**WORK TO BE COMPLETED**
Print everything from the beginning of the records down to the line containing "Wzbogać słownictwo emocjonalne dzieci i", including that line.

**DATA UNDER STUDY**
━━━

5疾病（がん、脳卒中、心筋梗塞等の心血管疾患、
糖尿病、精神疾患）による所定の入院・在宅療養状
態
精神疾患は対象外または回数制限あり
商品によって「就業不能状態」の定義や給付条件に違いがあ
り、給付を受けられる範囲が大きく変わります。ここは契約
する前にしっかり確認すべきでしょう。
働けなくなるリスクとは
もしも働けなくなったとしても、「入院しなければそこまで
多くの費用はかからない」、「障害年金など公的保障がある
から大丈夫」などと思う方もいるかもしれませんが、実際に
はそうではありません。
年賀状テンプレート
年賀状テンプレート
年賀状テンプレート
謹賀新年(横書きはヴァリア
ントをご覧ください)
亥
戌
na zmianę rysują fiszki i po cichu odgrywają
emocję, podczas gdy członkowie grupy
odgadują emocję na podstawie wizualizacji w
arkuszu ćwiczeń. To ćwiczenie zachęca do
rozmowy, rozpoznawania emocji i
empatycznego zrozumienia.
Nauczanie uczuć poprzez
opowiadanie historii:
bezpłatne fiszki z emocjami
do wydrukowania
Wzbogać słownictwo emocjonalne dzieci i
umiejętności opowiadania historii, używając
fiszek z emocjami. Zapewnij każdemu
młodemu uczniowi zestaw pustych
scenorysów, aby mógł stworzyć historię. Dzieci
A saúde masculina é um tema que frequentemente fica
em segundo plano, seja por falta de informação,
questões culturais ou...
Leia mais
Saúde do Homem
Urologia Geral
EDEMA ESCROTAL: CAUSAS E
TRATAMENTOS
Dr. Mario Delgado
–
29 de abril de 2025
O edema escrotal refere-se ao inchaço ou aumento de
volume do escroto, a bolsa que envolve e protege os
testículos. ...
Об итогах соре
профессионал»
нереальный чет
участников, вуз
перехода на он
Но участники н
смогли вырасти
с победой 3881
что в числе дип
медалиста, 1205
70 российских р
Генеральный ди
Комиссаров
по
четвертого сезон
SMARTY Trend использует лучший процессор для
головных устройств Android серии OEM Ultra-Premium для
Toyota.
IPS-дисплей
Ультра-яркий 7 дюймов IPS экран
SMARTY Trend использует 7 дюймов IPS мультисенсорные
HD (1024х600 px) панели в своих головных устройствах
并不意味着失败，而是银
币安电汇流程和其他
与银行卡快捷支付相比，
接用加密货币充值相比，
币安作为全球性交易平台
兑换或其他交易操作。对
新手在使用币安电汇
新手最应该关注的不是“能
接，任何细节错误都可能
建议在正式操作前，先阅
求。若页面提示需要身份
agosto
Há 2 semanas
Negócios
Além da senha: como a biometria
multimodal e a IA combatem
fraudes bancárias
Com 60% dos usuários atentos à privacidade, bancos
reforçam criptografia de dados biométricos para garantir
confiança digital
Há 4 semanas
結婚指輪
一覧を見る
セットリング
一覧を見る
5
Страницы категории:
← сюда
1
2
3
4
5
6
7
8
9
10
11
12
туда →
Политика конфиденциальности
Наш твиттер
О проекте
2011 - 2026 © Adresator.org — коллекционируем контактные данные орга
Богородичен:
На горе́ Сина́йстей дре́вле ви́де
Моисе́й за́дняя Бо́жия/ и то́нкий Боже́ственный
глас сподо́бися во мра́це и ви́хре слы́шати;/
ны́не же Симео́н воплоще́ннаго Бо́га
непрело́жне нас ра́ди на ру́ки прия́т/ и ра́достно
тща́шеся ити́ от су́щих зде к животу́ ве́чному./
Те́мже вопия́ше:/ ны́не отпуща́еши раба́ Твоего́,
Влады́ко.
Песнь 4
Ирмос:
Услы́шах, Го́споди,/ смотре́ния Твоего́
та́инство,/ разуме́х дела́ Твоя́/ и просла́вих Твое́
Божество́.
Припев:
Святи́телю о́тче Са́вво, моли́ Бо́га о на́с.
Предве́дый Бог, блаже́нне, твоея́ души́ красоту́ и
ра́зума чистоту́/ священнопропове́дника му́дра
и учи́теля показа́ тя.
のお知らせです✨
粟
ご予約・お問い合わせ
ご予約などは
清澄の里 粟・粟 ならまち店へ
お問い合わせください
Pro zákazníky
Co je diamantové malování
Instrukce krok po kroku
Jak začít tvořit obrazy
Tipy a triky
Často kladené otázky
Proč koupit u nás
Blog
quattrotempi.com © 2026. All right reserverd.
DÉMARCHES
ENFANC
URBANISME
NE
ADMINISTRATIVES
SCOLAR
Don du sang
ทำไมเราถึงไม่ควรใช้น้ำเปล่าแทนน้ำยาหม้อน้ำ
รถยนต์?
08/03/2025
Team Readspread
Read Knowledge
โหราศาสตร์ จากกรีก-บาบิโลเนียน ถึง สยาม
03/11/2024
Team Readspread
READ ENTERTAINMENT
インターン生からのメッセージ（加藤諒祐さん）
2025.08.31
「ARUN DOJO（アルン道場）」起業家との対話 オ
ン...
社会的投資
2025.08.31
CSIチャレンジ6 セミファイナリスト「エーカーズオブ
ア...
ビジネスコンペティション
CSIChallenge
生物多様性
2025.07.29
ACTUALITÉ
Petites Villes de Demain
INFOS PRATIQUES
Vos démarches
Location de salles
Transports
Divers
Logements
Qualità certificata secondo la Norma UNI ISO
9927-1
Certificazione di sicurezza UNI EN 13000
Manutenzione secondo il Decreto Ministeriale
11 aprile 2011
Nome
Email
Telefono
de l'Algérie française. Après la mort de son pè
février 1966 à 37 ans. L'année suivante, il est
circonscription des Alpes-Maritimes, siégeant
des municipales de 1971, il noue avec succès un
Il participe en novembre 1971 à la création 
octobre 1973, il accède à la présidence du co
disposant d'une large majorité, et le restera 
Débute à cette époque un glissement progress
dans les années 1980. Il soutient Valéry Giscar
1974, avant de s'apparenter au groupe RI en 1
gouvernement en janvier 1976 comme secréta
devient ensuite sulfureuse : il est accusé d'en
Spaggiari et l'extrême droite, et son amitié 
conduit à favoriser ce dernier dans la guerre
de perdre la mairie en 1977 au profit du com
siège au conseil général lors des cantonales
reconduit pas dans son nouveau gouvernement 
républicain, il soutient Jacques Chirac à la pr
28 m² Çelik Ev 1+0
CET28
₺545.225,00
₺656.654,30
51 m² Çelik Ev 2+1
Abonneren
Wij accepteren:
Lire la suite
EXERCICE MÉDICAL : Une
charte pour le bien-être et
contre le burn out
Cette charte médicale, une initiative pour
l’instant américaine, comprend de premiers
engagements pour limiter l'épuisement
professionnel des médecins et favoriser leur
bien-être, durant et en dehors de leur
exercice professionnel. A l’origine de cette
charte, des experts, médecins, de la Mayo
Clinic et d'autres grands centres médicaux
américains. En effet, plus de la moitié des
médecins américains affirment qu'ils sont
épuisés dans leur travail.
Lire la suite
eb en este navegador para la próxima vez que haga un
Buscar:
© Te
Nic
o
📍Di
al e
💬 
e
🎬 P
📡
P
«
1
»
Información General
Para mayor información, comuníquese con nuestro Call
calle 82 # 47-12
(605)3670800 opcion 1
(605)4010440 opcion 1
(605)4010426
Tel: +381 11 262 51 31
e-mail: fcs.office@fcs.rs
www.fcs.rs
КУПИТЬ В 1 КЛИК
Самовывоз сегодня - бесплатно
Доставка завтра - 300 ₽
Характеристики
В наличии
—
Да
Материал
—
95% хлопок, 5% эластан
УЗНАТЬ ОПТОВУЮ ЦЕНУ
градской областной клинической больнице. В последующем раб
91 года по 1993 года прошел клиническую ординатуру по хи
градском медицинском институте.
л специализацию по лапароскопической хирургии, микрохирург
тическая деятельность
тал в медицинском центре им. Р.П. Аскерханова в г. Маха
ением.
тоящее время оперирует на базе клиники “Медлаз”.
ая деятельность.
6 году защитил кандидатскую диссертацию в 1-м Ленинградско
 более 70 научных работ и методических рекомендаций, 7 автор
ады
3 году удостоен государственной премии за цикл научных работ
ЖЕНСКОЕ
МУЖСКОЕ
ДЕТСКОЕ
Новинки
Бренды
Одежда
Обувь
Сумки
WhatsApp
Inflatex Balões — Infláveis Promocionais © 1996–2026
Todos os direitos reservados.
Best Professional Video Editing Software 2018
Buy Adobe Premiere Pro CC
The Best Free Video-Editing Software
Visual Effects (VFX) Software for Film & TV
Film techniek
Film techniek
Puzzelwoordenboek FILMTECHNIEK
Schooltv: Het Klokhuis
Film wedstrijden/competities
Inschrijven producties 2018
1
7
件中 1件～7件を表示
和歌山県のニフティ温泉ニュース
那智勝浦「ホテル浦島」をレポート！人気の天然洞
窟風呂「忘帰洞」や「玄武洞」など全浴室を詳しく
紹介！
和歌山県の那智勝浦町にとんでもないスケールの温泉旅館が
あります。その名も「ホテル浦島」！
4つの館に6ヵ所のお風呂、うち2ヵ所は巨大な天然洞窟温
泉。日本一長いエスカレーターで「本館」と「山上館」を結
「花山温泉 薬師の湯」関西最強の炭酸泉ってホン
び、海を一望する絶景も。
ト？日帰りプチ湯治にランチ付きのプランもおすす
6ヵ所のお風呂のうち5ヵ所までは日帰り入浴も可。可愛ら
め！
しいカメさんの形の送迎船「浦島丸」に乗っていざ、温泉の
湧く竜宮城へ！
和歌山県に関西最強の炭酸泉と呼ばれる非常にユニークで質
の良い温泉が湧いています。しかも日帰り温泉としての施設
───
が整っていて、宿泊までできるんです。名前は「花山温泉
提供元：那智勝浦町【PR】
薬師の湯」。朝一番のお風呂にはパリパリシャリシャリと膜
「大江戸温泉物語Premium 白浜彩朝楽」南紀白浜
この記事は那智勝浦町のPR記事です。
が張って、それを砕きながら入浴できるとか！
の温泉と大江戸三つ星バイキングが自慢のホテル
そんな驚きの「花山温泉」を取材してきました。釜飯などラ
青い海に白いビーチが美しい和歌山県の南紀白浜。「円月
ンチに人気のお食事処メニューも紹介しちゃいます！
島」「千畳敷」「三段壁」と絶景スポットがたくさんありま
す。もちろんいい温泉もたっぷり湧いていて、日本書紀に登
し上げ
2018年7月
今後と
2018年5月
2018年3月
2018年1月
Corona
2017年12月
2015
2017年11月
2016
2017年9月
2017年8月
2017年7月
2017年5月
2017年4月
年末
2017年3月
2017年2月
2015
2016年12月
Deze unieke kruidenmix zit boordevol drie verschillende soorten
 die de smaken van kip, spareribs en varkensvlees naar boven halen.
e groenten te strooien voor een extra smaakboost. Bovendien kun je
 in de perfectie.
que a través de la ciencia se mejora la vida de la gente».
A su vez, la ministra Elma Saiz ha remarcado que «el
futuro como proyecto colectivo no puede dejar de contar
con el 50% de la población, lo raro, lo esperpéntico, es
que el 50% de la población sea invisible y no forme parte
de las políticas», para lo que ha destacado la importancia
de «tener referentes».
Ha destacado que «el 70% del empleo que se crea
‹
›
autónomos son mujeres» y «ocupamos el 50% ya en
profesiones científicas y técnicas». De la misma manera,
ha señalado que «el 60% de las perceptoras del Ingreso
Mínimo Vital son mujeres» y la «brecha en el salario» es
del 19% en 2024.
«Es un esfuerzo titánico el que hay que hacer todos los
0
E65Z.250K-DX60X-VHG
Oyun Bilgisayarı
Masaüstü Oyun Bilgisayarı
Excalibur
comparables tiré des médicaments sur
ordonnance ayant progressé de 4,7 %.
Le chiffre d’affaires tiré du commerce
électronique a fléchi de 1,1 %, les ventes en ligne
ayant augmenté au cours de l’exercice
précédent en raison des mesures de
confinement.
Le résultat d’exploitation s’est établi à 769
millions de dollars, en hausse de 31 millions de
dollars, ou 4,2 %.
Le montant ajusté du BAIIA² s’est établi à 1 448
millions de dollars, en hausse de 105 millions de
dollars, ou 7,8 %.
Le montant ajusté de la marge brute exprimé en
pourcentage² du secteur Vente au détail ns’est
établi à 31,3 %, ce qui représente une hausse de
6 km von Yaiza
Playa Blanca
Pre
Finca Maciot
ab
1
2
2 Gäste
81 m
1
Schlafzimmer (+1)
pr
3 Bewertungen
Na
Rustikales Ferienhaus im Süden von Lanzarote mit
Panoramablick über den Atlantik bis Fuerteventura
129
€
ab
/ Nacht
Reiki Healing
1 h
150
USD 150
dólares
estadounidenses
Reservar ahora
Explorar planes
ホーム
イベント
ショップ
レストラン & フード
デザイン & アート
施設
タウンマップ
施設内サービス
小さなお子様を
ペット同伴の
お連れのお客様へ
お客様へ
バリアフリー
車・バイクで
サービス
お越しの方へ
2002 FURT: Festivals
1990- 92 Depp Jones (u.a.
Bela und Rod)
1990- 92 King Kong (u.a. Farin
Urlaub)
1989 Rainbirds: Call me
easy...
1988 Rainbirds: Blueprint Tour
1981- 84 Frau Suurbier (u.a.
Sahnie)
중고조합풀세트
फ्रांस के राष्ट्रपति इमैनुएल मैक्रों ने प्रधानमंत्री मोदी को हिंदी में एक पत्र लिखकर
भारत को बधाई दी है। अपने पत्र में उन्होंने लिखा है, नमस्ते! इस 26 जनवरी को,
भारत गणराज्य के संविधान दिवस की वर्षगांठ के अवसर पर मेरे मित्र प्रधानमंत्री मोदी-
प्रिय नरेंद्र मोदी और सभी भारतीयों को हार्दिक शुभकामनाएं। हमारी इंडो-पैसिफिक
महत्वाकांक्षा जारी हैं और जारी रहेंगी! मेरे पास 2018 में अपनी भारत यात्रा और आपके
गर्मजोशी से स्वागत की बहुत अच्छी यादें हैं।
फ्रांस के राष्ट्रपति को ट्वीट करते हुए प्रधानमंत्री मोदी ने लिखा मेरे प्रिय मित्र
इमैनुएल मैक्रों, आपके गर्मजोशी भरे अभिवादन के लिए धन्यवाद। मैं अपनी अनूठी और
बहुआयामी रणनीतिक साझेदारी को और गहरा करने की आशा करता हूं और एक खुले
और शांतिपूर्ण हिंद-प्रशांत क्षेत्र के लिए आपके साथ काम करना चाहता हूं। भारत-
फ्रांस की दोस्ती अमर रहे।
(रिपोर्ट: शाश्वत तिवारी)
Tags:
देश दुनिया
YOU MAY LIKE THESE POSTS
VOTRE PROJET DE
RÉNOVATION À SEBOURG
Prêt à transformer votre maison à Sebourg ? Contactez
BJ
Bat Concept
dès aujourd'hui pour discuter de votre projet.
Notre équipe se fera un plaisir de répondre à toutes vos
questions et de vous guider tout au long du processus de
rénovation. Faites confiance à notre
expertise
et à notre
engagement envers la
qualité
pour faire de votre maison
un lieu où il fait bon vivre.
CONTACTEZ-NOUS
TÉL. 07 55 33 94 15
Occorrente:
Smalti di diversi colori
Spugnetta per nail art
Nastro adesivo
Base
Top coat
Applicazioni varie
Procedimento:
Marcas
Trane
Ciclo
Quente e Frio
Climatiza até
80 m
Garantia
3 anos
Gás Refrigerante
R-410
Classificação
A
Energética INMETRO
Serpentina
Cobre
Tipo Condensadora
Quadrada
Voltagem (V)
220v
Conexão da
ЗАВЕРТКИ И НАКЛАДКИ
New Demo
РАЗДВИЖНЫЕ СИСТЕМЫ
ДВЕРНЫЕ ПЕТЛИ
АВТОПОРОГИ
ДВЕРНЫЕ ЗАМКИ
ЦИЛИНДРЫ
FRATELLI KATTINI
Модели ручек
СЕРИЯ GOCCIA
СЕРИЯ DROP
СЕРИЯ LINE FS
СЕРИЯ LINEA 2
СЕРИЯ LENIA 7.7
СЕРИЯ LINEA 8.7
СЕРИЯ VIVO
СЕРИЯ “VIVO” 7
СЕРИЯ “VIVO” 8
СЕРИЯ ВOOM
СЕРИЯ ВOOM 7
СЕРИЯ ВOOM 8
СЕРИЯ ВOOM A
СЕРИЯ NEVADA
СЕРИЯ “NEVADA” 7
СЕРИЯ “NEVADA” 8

━━━

**EXERCISE ANSWER**
5疾病（がん、脳卒中、心筋梗塞等の心血管疾患、
糖尿病、精神疾患）による所定の入院・在宅療養状
態
精神疾患は対象外または回数制限あり
商品によって「就業不能状態」の定義や給付条件に違いがあ
り、給付を受けられる範囲が大きく変わります。ここは契約
する前にしっかり確認すべきでしょう。
働けなくなるリスクとは
もしも働けなくなったとしても、「入院しなければそこまで
多くの費用はかからない」、「障害年金など公的保障がある
から大丈夫」などと思う方もいるかもしれませんが、実際に
はそうではありません。
年賀状テンプレート
年賀状テンプレート
年賀状テンプレート
謹賀新年(横書きはヴァリア
ントをご覧ください)
亥
戌
na zmianę rysują fiszki i po cichu odgrywają
emocję, podczas gdy członkowie grupy
odgadują emocję na podstawie wizualizacji w
arkuszu ćwiczeń. To ćwiczenie zachęca do
rozmowy, rozpoznawania emocji i
empatycznego zrozumienia.
Nauczanie uczuć poprzez
opowiadanie historii:
bezpłatne fiszki z emocjami
do wydrukowania
Wzbogać słownictwo emocjonalne dzieci i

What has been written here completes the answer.